:: DIRECTIONS ::
**1)** Reproduce, word for word, the part of the blog excerpt that opens with the words containing "It turned out" and closes with "a clean getaway.".
**2)** Pick up the blog excerpt that ends with the "Tin Foil Hat" post and keep writing from the point where it stops.

:: PAGE EXCERPT ::
And that's when this guy in a white sheet, shoulder length blonde hair, sandals, strode out from the bushes and across the stream, carrying the newly orphaned infant in his arms, and looking for all the world like a Madonna-Jesus hybrid in a medieval-era painting.  Behind him, the sun shone on his golden hair, and the stream ran red with the blood of four bodies and childbirth.

At that moment the hunting party rounded the bend; luckily for posterity and the well-being of the man in white, it contained a journalist.  He was so struck by the scene that instead of further gun shooting, the man in white was posed for a picture that immortalized him in history and turned him overnight into an american hero. 

It turned out our baby-saviour was a criminal recently escaped from prison.  He had been hiding in the rushes, mistakenly believing that the man in uniform on horseback was looking for him.  The white sheet was stolen from a farmhouse down the road to disguise his prison clothes.  There he'd first seen the pregnant woman crying by the clothesline.  In exchange for keeping quiet about his existence, she'd made him take her away with him.  He didn't want to do it, but he had no appetite for murder - he'd been a stage coach robber but prided himself on no casualties and a clean getaway.

At the stream crossing she'd gone into contractions too bad to allow her to walk, and then they saw a man coming from the other side with a shaving kit so they knelt to hide in the rushes.  Before long they witnessed one man shot, two men shot, three, all while the woman screamed the pain of labor silently into the criminal's hand cupped tight over her mouth.  He didn't even know she'd been shot too till she fell dead into his arms. 

So the criminal turned out to be the only witness to a complicated triple homicide with collateral manslaughter and the reporter on horseback won some kind of journalistic prize and the President lay dead but at least the truth of his death came out, so American-style justice, which is to say a good story got told, was ultimately served.

I pondered these events as I walked back to the dinner table.  I couldn't pay Andrew back, obviously.  I was in several income tax brackets below this pack of relatives.  But maybe I could even the score with barter.  I had some marketable skills.  I doubted he'd want the details of the complex metabolic pathways that drive human biology.  I wondered if he wanted to learn how to salsa dance.

Saturday, February 5, 2011

Tin Foil Hat

I have been microchipped by the US government.

:: PROVIDED DATA ::
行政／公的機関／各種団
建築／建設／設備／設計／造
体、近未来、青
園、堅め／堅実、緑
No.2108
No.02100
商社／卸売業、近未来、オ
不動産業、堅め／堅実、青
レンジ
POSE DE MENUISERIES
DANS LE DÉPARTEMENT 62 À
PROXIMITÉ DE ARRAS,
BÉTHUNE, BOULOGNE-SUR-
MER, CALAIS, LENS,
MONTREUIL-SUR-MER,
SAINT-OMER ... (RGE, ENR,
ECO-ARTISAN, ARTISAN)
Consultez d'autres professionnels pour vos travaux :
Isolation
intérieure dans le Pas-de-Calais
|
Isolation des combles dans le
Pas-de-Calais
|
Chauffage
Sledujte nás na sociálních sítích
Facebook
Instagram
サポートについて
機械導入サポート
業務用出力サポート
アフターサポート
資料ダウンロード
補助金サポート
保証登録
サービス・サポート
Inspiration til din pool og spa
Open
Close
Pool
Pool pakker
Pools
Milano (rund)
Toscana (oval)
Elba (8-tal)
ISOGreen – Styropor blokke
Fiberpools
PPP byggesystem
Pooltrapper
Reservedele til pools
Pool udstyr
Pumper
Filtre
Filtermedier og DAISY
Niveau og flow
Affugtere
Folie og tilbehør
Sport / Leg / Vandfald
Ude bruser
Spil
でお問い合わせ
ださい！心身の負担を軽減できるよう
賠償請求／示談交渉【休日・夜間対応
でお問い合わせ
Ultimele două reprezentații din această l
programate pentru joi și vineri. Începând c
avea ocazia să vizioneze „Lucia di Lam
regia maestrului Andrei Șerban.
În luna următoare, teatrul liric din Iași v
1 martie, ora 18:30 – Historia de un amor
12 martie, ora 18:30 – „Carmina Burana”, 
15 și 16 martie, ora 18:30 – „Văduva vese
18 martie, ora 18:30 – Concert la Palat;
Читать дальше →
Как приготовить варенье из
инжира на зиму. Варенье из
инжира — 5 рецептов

:: ANSWER SET ::
**1)**
It turned out our baby-saviour was a criminal recently escaped from prison.  He had been hiding in the rushes, mistakenly believing that the man in uniform on horseback was looking for him.  The white sheet was stolen from a farmhouse down the road to disguise his prison clothes.  There he'd first seen the pregnant woman crying by the clothesline.  In exchange for keeping quiet about his existence, she'd made him take her away with him.  He didn't want to do it, but he had no appetite for murder - he'd been a stage coach robber but prided himself on no casualties and a clean getaway.

**2)**
Before you make any assumptions about my connection to reality, the whole story is this: my wife and I went north across the border to have a chat with a BC justice of the peace, shortly after Canada made our kind of union legal.  We had been living together for eight years, so it seemed high time to make things official.  But we are considerate people and have no desire to bring down US culture and civilization as we know it so we opted to perform the ceremony in my country of origin, where people are too busy trying not to freeze to death to worry about how their neighbours are keeping each other warm. 

On the way back to Seattle, US customs stopped me and put a microchip in my passport.  "Just to make it easier to track you as you cross the border."  The tone in the officer's voice suggested this was supposed to remove any anxiety I might have about being followed down dark alleys by men in black.  My facial expression must not have seemed sufficiently comforted because he added, "We could only find you with the right detectors and we only have those at the border right now."

Right.

Now.

Ha ha.

Four years later, on Christmas Eve, just as I was preparing to head north again, the mailman brought me my Green Card.  Santa loves me after all, was my first thought.  I opened the unassuming registered letter from Nebraska, and pulled out a plastic-and-hologram card that was, indeed, sufficiently green to be satisfying.

And then, attached to a page, the way credit cards come glued to a single page, was a foil pouch.

"We recommend you use this pouch to protect your new card and prevent wireless communication with it."